Do you have a template or jig you use to get such consistent shapes?


----------



## pfbarney (Oct 11, 2014)

Thanks for the compliments.

Typically I sell the single sided for $25 and the double ended for $30.  With this being a large quantity order I gave a fairly substantial discount so they could come closer to meeting their profit margin as well and I could get my foot in the door.

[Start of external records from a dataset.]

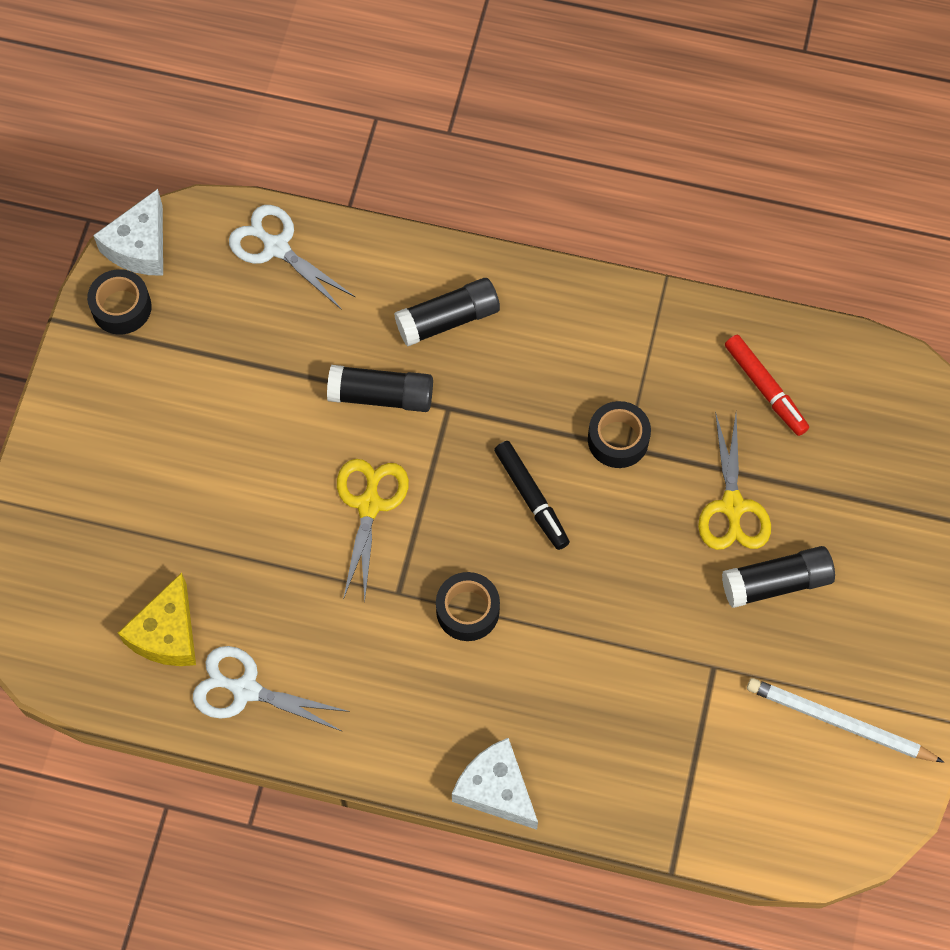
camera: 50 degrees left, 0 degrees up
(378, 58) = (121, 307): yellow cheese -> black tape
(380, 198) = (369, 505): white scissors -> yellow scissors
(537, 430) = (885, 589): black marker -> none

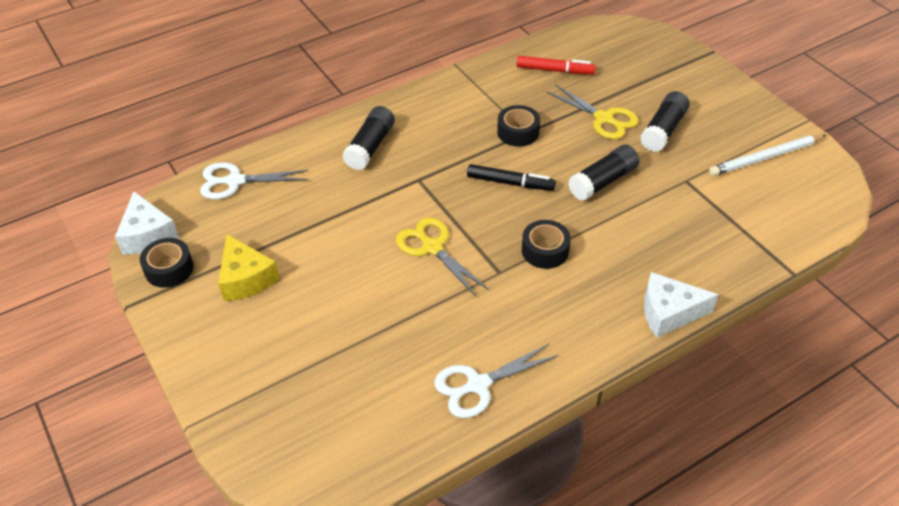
camera: 45 degrees left, 20 degrees down
(167, 634) = (395, 398): yellow cheese -> yellow cheese (246, 278)
(381, 396) = (376, 199): black glue stick -> black glue stick (602, 181)

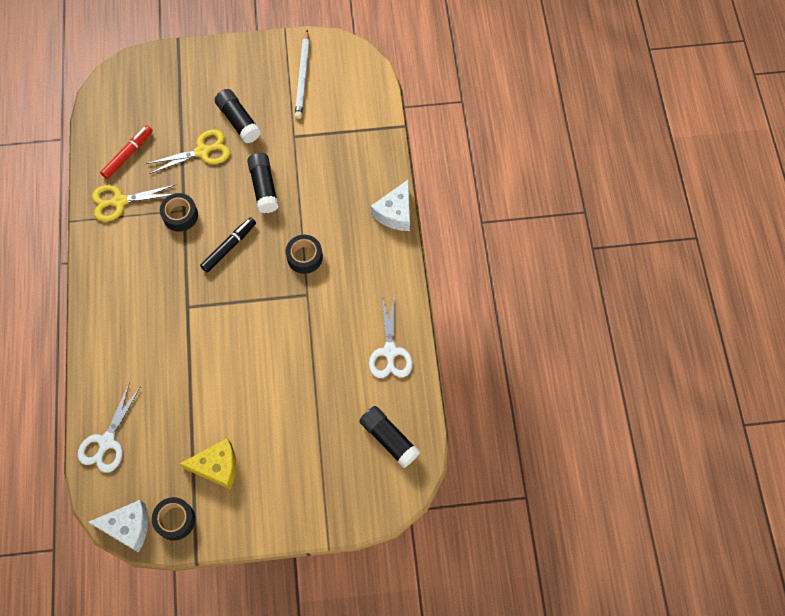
camera: 65 degrees left, 20 degrees up
(370, 147) = (130, 326): black glue stick -> black glue stick (389, 439)
(432, 247) = (260, 327): yellow scissors -> yellow scissors (119, 201)

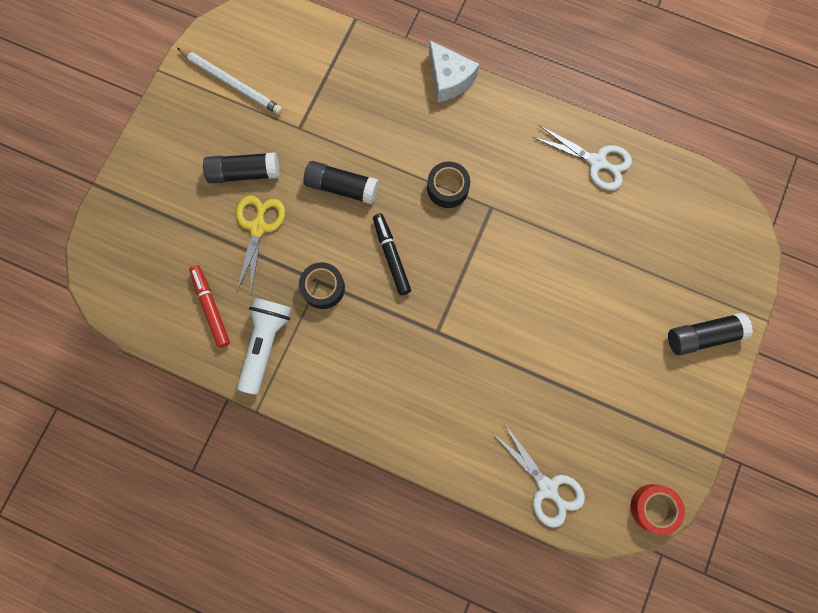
camera: 60 degrees left, 10 degrees up
(119, 201) = (265, 343): yellow scissors -> white flashlight
(128, 527) = (653, 508): white cheese -> red tape
(175, 520) = (669, 456): black tape -> none
(217, 466) = (632, 386): yellow cheese -> none
(389, 439) = (687, 210): black glue stick -> black glue stick (703, 336)

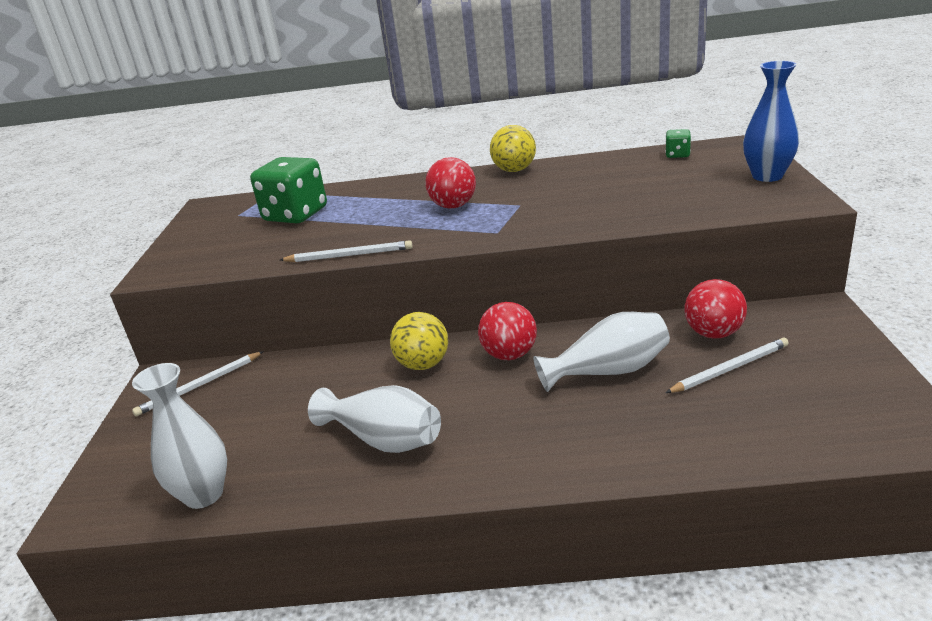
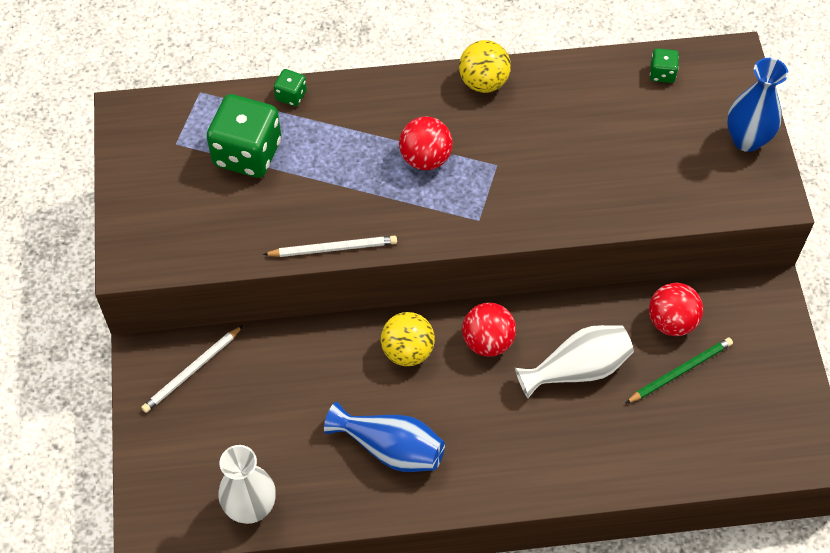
camera: 10 degrees left, 30 degrees up
(346, 188) = (291, 95): none -> green dice
(384, 439) = (390, 448): white vase -> blue vase
(730, 369) = (680, 371): white pencil -> green pencil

I don't have a template or anything.  I will say I have made a lot of these for my wife and her quilting friends, so I'm pretty used to the motions.


----------



## pfbarney (Oct 11, 2014)

This is one of the double ended ones with the stiletto and small blade.


----------



## pesto126 (Oct 11, 2014)

Really beautiful items...!


----------



## jscola (Oct 11, 2014)

*seam rippers*

Are the kits from PSI ?


----------



## pfbarney (Oct 11, 2014)

jscola said:


> Are the kits from PSI ?



Yes, those are the kits from PSI.

BTW....Something that took me by surprise a couple of years ago was one of the young ladies I work with asked for a purple seam ripper...I told her I didn't know that she sewed.  She said she doesn't sew, but she uses a seam ripper to remove her hair weave.  She has loved having a larger handled seam ripper to use but has had to fight off her friends to keep them from stealing it.  I have wondered what the potential is for a different marketing approach.


----------



## georgestanley032 (Oct 15, 2014)

No wonder you were contacted by a museum gift shop. These are really beautiful items you made. I'm totally liking the different designs.


----------